Escuchó de nuevo la lluvia. Aguardó nuevamente a que su ritmo la calmara y acompasara el ritmo de sus ásperos jadeos.

Cuando pudo caminar sin sentir la inminencia de una náusea, avanzó lentamente hacia la puerta. El picaporte era tan sólo una aldaba cubierta de herrumbre. Una vez más, miró a su alrededor para ver si se le había pasado por alto algo que pudiera usar para abrir la puerta. Hasta los rincones parecían limpios y recién fregados. Entonces vio un clavo oxidado metido en una rendija del suelo. Lo sacó con las uñas y comenzó a examinar la cerradura. La puerta estaba, en efecto, cerrada con llave, pero ¿estaría también atrancada por fuera?

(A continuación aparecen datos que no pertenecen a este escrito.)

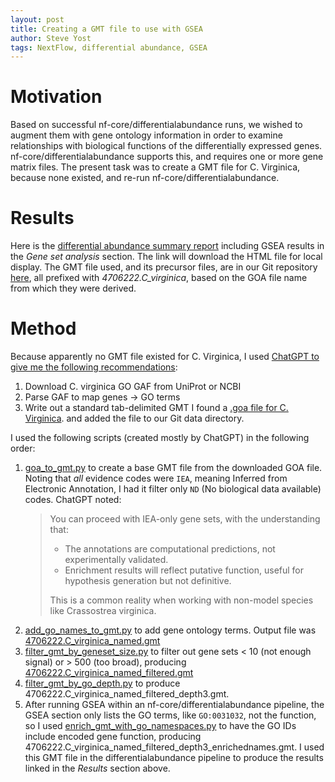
 ```yaml
---
layout: post
title: Creating a GMT file to use with GSEA
author: Steve Yost
tags: NextFlow, differential abundance, GSEA
---
```


# Motivation
Based on successful nf-core/differentialabundance runs, we wished to augment them
with gene ontology information in order to examine relationships with biological functions
of the differentially expressed genes. nf-core/differentialabundance supports this, and
requires one or more gene matrix files. The present task was to create a GMT file for
C. Virginica, because none existed, and re-run nf-core/differentialabundance.

# Results
Here is the [differential abundance summary report](https://steveyost-seqera.s3.us-east-1.amazonaws.com/Cvirg_Pmarinus/deseq2/study4_genelength_D28_results/report/study.html) including GSEA results in the *Gene set analysis* section. The link will download the HTML file for local display. 
The GMT file used, and its precursor files, are in our Git repository [here](https://github.com/Resilience-Biomarkers-for-Aquaculture/Cvirg_Pmarinus_RNAseq/tree/main/data), all prefixed with *4706222.C_virginica*, based on the GOA file name from which they were derived.

# Method
Because apparently no GMT file existed for C. Virginica, I used [ChatGPT to give me the following recommendations](https://chatgpt.com/share/686d4d43-9b44-800d-97ee-02da85a7c7a5):

1. Download C. virginica GO GAF from UniProt or NCBI
1. Parse GAF to map genes → GO terms
1. Write out a standard tab-delimited GMT
I found a [.goa file for C. Virginica](
https://ftp.ebi.ac.uk/pub/databases/GO/goa/proteomes/4706222.C_virginica.goa).
and added the file to our Git data directory.

I used the following scripts (created mostly by ChatGPT) in the following order:
1. [goa_to_gmt.py](https://github.com/Resilience-Biomarkers-for-Aquaculture/Cvirg_Pmarinus_RNAseq/blob/main/scripts/goa_to_gmt.py) to create a base GMT file from the downloaded GOA file.
Noting that *all* evidence codes were `IEA`, meaning Inferred from Electronic Annotation, I had it filter only `ND` (No biological data available) codes.
ChatGPT noted:
    > You can proceed with IEA-only gene sets, with the understanding that:
    > * The annotations are computational predictions, not experimentally validated.
    > * Enrichment results will reflect putative function, useful for hypothesis generation but not definitive.
    >
    > This is a common reality when working with non-model species like Crassostrea virginica.
1. [add_go_names_to_gmt.py](https://github.com/Resilience-Biomarkers-for-Aquaculture/Cvirg_Pmarinus_RNAseq/blob/main/scripts/add_go_names_to_gmt.py) to add gene ontology terms. Output file was [4706222.C_virginica_named.gmt](https://github.com/Resilience-Biomarkers-for-Aquaculture/Cvirg_Pmarinus_RNAseq/blob/main/data/4706222.C_virginica_named.gmt)
1. [filter_gmt_by_geneset_size.py](https://github.com/Resilience-Biomarkers-for-Aquaculture/Cvirg_Pmarinus_RNAseq/blob/main/scripts/filter_gmt_by_geneset_size.py) to filter out gene sets < 10 (not enough signal) or > 500 (too broad), producing [4706222.C_virginica_named_filtered.gmt](https://github.com/Resilience-Biomarkers-for-Aquaculture/Cvirg_Pmarinus_RNAseq/blob/main/data/4706222.C_virginica_named_filtered.gmt)
1. [filter_gmt_by_go_depth.py](https://github.com/Resilience-Biomarkers-for-Aquaculture/Cvirg_Pmarinus_RNAseq/blob/main/scripts/filter_gmt_by_go_depth.py) to produce 4706222.C_virginica_named_filtered_depth3.gmt.
1. After running GSEA within an nf-core/differentialabundance pipeline, the GSEA section only lists the GO terms, like `GO:0031032`, not the function, so I used [enrich_gmt_with_go_namespaces.py](https://github.com/Resilience-Biomarkers-for-Aquaculture/Cvirg_Pmarinus_RNAseq/blob/main/scripts/enrich_gmt_with_go_namespaces.py) to have the GO IDs include encoded gene function, producing 4706222.C_virginica_named_filtered_depth3_enrichednames.gmt. I used this GMT file in the differentialabundance pipeline to produce the results linked in the *Results* section above.



 


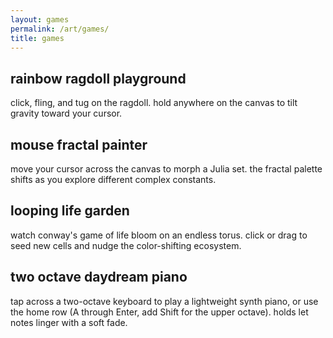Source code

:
 ```yaml
---
layout: games
permalink: /art/games/
title: games
---
```


<article class="card game-card mb-4 shadow-sm">
  <div class="card-body">
    <h2 class="h5">rainbow ragdoll playground</h2>
    <p>click, fling, and tug on the ragdoll. hold anywhere on the canvas to tilt gravity toward your cursor.</p>
    <div class="embed-responsive embed-responsive-4by3">
      <canvas id="ragdoll-simulator" class="embed-responsive-item" role="img" aria-label="Interactive ragdoll simulation"></canvas>
    </div>
  </div>
</article>

<article class="card game-card mb-4 shadow-sm">
  <div class="card-body">
    <h2 class="h5">mouse fractal painter</h2>
    <p>move your cursor across the canvas to morph a Julia set. the fractal palette shifts as you explore different complex constants.</p>
    <div class="embed-responsive embed-responsive-4by3">
      <canvas id="fractal-generator" class="embed-responsive-item" role="img" aria-label="Interactive fractal generator"></canvas>
    </div>
  </div>
</article>

<article class="card game-card mb-4 shadow-sm">
  <div class="card-body">
    <h2 class="h5">looping life garden</h2>
    <p>watch conway's game of life bloom on an endless torus. click or drag to seed new cells and nudge the color-shifting ecosystem.</p>
    <div class="embed-responsive embed-responsive-4by3">
      <canvas id="conway-life" class="embed-responsive-item" role="img" aria-label="Conway's Game of Life simulation"></canvas>
    </div>
  </div>
</article>

<article class="card game-card mb-4 shadow-sm">
  <div class="card-body">
    <h2 class="h5">two octave daydream piano</h2>
    <p>tap across a two-octave keyboard to play a lightweight synth piano, or use the home row (A through Enter, add Shift for the upper octave). holds let notes linger with a soft fade.</p>
    <div class="embed-responsive embed-responsive-4by3">
      <div id="two-octave-piano" class="interactive-piano embed-responsive-item" role="application" aria-label="Interactive two octave piano"></div>
    </div>
  </div>
</article>

<script src="{{ '/assets/js/ragdoll-playground.js' | relative_url }}" defer></script>
<script src="{{ '/assets/js/fractal-mouse-generator.js' | relative_url }}" defer></script>
<script src="{{ '/assets/js/conway-life.js' | relative_url }}" defer></script>
<script src="{{ '/assets/js/two-octave-piano.js' | relative_url }}" defer></script>
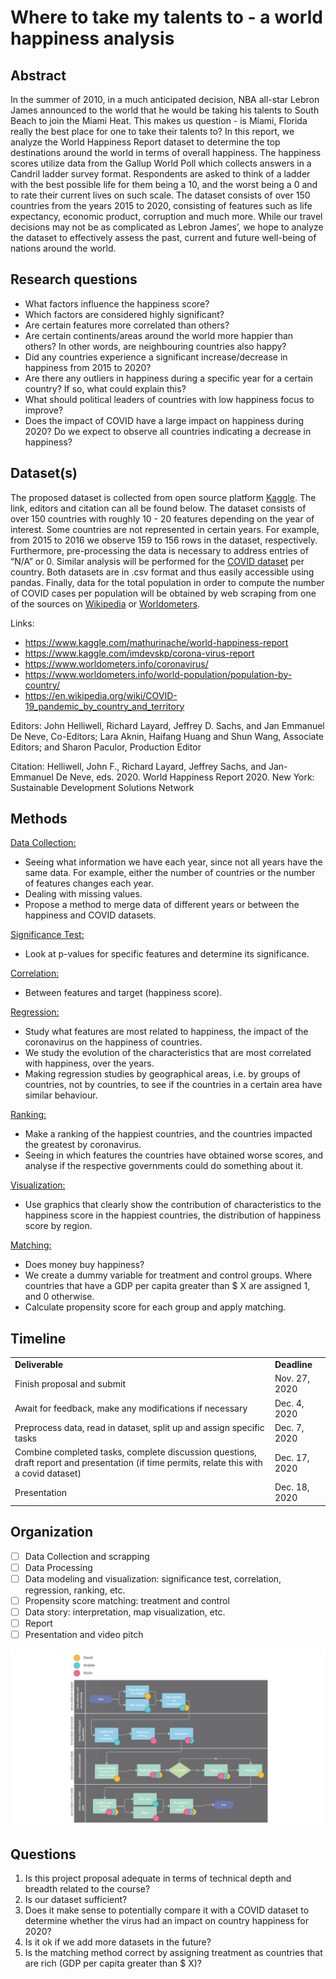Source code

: # Where to take my talents to - a world happiness analysis

## Abstract

In the summer of 2010, in a much anticipated decision, NBA all-star Lebron James announced to the world that he would be taking his talents to South Beach to join the Miami Heat. This makes us question - is Miami, Florida really the best place for one to take their talents to? In this report, we analyze the World Happiness Report dataset to determine the top destinations around the world in terms of overall happiness. The happiness scores utilize data from the Gallup World Poll which collects answers in a Candril ladder survey format. Respondents are asked to think of a ladder with the best possible life for them being a 10, and the worst being a 0 and to rate their current lives on such scale. The dataset consists of over 150 countries from the years 2015 to 2020, consisting of features such as life expectancy, economic product, corruption and much more. While our travel decisions may not be as complicated as Lebron James’, we hope to analyze the dataset to effectively assess the past, current and future well-being of nations around the world.

## Research questions

* What factors influence the happiness score?
* Which factors are considered highly significant?
* Are certain features more correlated than others?
* Are certain continents/areas around the world more happier than others? In other words, are neighbouring countries also happy?
* Did any countries experience a significant increase/decrease in happiness from 2015 to 2020?
* Are there any outliers in happiness during a specific year for a certain country? If so, what could explain this?
* What should political leaders of countries with low happiness focus to improve?
* Does the impact of COVID have a large impact on happiness during 2020? Do we expect to observe all countries indicating a decrease in happiness?

## Dataset(s)

The proposed dataset is collected from open source platform [Kaggle](https://www.kaggle.com/mathurinache/world-happiness-report). The link, editors and citation can all be found below. The dataset consists of over 150 countries with roughly 10 - 20 features depending on the year of interest. Some countries are not represented in certain years. For example, from 2015 to 2016 we observe 159 to 156 rows in the dataset, respectively. Furthermore, pre-processing the data is necessary to address entries of “N/A” or 0. Similar analysis will be performed for the [COVID dataset](https://www.kaggle.com/imdevskp/corona-virus-report) per country. Both datasets are in .csv format and thus easily accessible using pandas. Finally, data for the total population in order to compute the number of COVID cases per population will be obtained by web scraping from one of the sources on [Wikipedia](https://en.wikipedia.org/wiki/COVID-19_pandemic_by_country_and_territory) or [Worldometers](https://www.worldometers.info/world-population/population-by-country/).

Links:

* https://www.kaggle.com/mathurinache/world-happiness-report
* https://www.kaggle.com/imdevskp/corona-virus-report
* https://www.worldometers.info/coronavirus/
* https://www.worldometers.info/world-population/population-by-country/
* https://en.wikipedia.org/wiki/COVID-19_pandemic_by_country_and_territory


Editors:
John Helliwell, Richard Layard, Jeffrey D. Sachs, and Jan Emmanuel De Neve, Co-Editors; Lara Aknin, Haifang Huang and Shun Wang, Associate Editors; and Sharon Paculor, Production Editor
 
Citation:
Helliwell, John F., Richard Layard, Jeffrey Sachs, and Jan-Emmanuel De Neve, eds. 2020. World Happiness Report 2020. New York: Sustainable Development Solutions Network


## Methods

<p style="text-decoration: underline"> Data Collection:</p>

* Seeing what information we have each year, since not all years have the same data. For example, either the number of countries or the number of features changes each year.
* Dealing with missing values.
* Propose a method to merge data of different years or between the happiness and COVID datasets.
 <p style="text-decoration: underline"> Significance Test: </p>

* Look at p-values for specific features and determine its significance.
 <p style="text-decoration: underline"> Correlation: </p>

* Between features and target (happiness score).
 <p style="text-decoration: underline"> Regression: </p>

* Study what features are most related to happiness, the impact of the coronavirus on the happiness of countries.
* We study the evolution of the characteristics that are most correlated with happiness, over the years. 
* Making regression studies by geographical areas, i.e. by groups of countries, not by countries, to see if the countries in a certain area have similar behaviour.
 <p style="text-decoration: underline"> Ranking: </p>

* Make a ranking of the happiest countries, and the countries impacted the greatest by coronavirus.
* Seeing in which features the countries have obtained worse scores, and analyse if the respective governments could do something about it.
 <p style="text-decoration: underline"> Visualization: </p>

* Use graphics that clearly show the contribution of characteristics to the happiness score in the happiest countries, the distribution of happiness score by region.
 <p style="text-decoration: underline"> Matching: </p>

* Does money buy happiness?
* We create a dummy variable for treatment and control groups. Where countries that have a GDP per capita greater than $ X are assigned 1, and 0 otherwise.
* Calculate propensity score for each group and apply matching.

## Timeline

<table>
  <tr>
   <td><strong>Deliverable</strong>
   </td>
   <td><strong>Deadline</strong>
   </td>
  </tr>
  <tr>
   <td>Finish proposal and submit
   </td>
   <td>Nov. 27, 2020
   </td>
  </tr>
  <tr>
   <td>Await for feedback, make any modifications if necessary
   </td>
   <td>Dec. 4, 2020
   </td>
  </tr>
  <tr>
   <td>Preprocess data, read in dataset, split up and assign specific tasks
   </td>
   <td>Dec. 7, 2020
   </td>
  </tr>
  <tr>
   <td>Combine completed tasks, complete discussion questions, draft report and presentation (if time permits, relate this with a covid dataset)
   </td>
   <td>Dec. 17, 2020
   </td>
  </tr>
  <tr>
   <td>Presentation
   </td>
   <td>Dec. 18, 2020
   </td>
  </tr>
</table>

## Organization

- [ ] Data Collection and scrapping
- [ ] Data Processing
- [ ] Data modeling and visualization: significance test, correlation, regression, ranking, etc.
- [ ] Propensity score matching: treatment and control
- [ ] Data story: interpretation, map visualization, etc.
- [ ] Report
- [ ] Presentation and video pitch

![](assets/ada-p3-organization.png)


## Questions

1. Is this project proposal adequate in terms of technical depth and breadth related to the course?
2. Is our dataset sufficient?
3. Does it make sense to potentially compare it with a COVID dataset to determine whether the virus had an impact on country happiness for 2020?
4. Is it ok if we add more datasets in the future?
5. Is the matching method correct by assigning treatment as countries that are rich (GDP per capita greater than $ X)?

Procuró calmar el temblor de sus dedos e insertó el clavo en el ojo de la cerradura, deslizándolo adelante y atrás, moviéndolo hábilmente en círculos. Otro talento heredado de su azaroso pasado. Pero de eso hacía años, y había perdido la práctica. La cerradura oxidada chirrió, protestando. Oh, Dios santo, ojalá… Algo cedió con un leve chasquido metálico.

Tess agarró la aldaba y tiró de ella. La puerta estuvo a punto de golpearla al abrirse bruscamente. Apenas había tenido que hacer fuerza. No estaba atrancada. Esperó, mirando fijamente el hueco despejado. Aquello era demasiado fácil. ¿Sería un milagro, o una trampa?

Capítulo 40

Viernes, 3 de abril

Tully conducía con una mano en el volante mientras con la otra luchaba a brazo partido con la tapa de plástico del vaso del café. ¿Por qué en los sitios de comida rápida cerraban todos los envases con un precinto a prueba de niños? Introdujo los dedos en la perforación triangular, que se negaba a cooperar, rajó el plástico y se salpicó el regazo de café caliente.

– ¡Maldita sea! -exclamó mientras se desviaba hacia el arcén y pisaba el freno, derramando más café sobre la tapicería del asiento. Agarró unas servilletas de papel para absorber el líquido, pero la mancha marrón había calado ya en la tapicería de color claro. De pronto, como si se diera cuenta demasiado tarde, miró por el retrovisor y vio aliviado que no tenía a nadie detrás.

Puso el coche en punto muerto, y soltó el pedal del freno. Sólo entonces se dio cuenta de que tenía agarrotado el cuerpo por la tensión. Se recostó en el asiento y, al pasarse la mano por la quijada, sintió los cortes que se había hecho al afeitarse. Sólo había pasado un día, y ya empezaba a sentirse al borde del abismo íntimo de la agente O'Dell, encaramado a su filo mientras las rocas se desmigajaban bajo sus pies.